Records from a data collection:
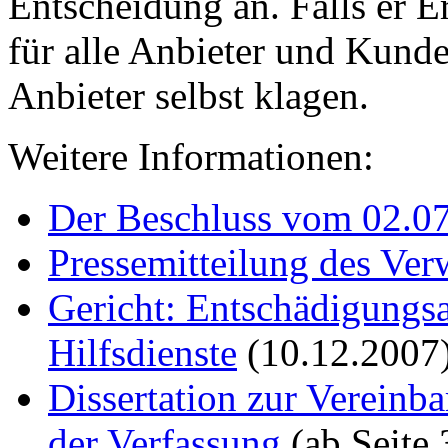
Entscheidung an. Falls er E
für alle Anbieter und Kunden
Anbieter selbst klagen.
Weitere Informationen:
Der Beschluss vom 02.07
Pressemitteilung des Ve
Gericht: Entschädigungs
Hilfsdienste
(10.12.2007
Dissertation zur Vereinb
der Verfassung
(ab Seite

Required work:
What lines in the entries contain "Anbieter"? Report each one by copying it.

Exercise answer:
für alle Anbieter und Kunden
Anbieter selbst klagen.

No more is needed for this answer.